Zudem verkaufe Facebook – ebenfalls wie alle anderen Medien auch – Werbung und mache damit einen Umsatz von 60 Mrd. €. Dies sei übrigens ein weiteres Argument dafür, dass der Konzern eben keine fremdbespielte Plattform sei, die keinen Einfluss auf die Inhalte nehmen könne, sondern sehr wohl ein Medium, welches sich endlich den gleichen Regeln wie alle anderen unterwerfen müsse, so Breitenecker weiter. „Wenn wir es schaffen, die Politik zu überzeugen, dass Facebook ein Medium ist, hätten wir viele anderen Probleme automatisch nicht mehr.”
So wären Hasspostings nicht mehr möglich, das Problem der Urheberrechte wäre ebenfalls klar geregelt und gelöst, ebenso wie das Problem des Datenschutzes als auch jenes der Steuer­n und die Frage, wo Facebook diese Steuern zu entrichten habe.

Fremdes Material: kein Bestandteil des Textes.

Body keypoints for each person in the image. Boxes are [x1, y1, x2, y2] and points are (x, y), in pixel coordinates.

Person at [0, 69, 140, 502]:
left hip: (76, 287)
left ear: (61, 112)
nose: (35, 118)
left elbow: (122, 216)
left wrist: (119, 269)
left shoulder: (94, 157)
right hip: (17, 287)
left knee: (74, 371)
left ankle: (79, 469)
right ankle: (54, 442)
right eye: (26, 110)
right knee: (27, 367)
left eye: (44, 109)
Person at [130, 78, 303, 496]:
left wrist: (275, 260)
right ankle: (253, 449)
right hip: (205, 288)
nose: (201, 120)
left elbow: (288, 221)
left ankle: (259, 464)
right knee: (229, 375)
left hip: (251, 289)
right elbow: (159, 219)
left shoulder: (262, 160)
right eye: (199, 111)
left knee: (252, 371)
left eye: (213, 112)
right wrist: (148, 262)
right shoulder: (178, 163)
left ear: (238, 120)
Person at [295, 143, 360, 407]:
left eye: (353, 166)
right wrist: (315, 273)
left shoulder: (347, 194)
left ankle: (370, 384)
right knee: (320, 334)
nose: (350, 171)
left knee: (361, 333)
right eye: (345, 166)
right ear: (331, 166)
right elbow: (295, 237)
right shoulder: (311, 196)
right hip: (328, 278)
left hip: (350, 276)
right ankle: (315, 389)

„Während heimische Medien eines nach dem anderen eingestellt werden, verzeichnet Facebook dreistellige Zuwächse in Österreich, ohne dabei hier Steuern zu zahlen, Mitarbeiter anzustellen oder eine Werbeabgabe zu leisten. Es ist daher höchste Zeit, dass sie zumindest ihre hier erwirtschafteten Umsätze auch ins heimische Wirtschaftsleben zu integrieren. Unsere Forderung ist mild. Wir wollen, dass sie rechtlich gleich behandelt werden, wie wir lokale Medien”, so der SevenOne-Boss.

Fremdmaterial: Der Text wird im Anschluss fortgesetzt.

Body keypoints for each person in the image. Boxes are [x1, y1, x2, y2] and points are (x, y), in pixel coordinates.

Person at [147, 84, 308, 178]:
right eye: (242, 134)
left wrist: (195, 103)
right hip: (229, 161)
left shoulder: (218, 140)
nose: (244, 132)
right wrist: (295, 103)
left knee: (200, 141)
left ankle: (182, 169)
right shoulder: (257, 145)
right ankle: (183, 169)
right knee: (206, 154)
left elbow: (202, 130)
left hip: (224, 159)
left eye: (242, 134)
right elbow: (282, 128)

Doch selbst mit dieser Minimalforderung, die aber „sehr wichtig” sei, komme man derzeit bei der Politik nicht durch, da Facebook, Google & Co mit ihrer Lobbying-Übermacht in Brüssel für die eigenen Interessen Stimmung machen würden – es sei eine ­„personelle Armada”, gegen die man nicht ankomme, so ­Breitenecker.

… Facebook regulieren”

Was Breitenecker vor allem ­ärgert, ist das Argument von Facebook & Co, jegliche Regulierung wäre eine Einschränkung der Meinungsfreiheit. Dies sei nicht richtig und leicht zu durchschauen, denn „niemand will die Meinungsfreiheit einschränken, wir wollen Facebook regulieren”, so Breitenecker. Face­book setze sich aber derzeit argumentativ noch mit dem Internet gleich und komme mit diesem Trick auch bei der Politik derzeit noch durch.

Trotzdem sieht Breitenecker zumindest eine gewisse Chance, mit den eigenen Forderungen durchzukommen, aber nur dann, „wenn wir die Chance in Europa haben, selbst gute digitale Projekte zu entwickeln, um sie den US-amerikanischen entgegenzustellen”. Dazu benötige es aber auch staatliche Hilfe, vor allem bei der Forschung und Entwicklung. „Derzeit fließt sehr viel Geld ins Mediensystem, vor allem in ­Öffentlich-rechtliche, die diese Mittel sinnlos für Sport-Serien- oder Filmrechte verschwenden, die der Zuseher auch auf anderen Sendern konsumieren kann. Dieses Geld sollte aber in gute, digitale Gegenprojekte zum ­Silicon Valley gesteckt werden”, so Breitenecker abschließend.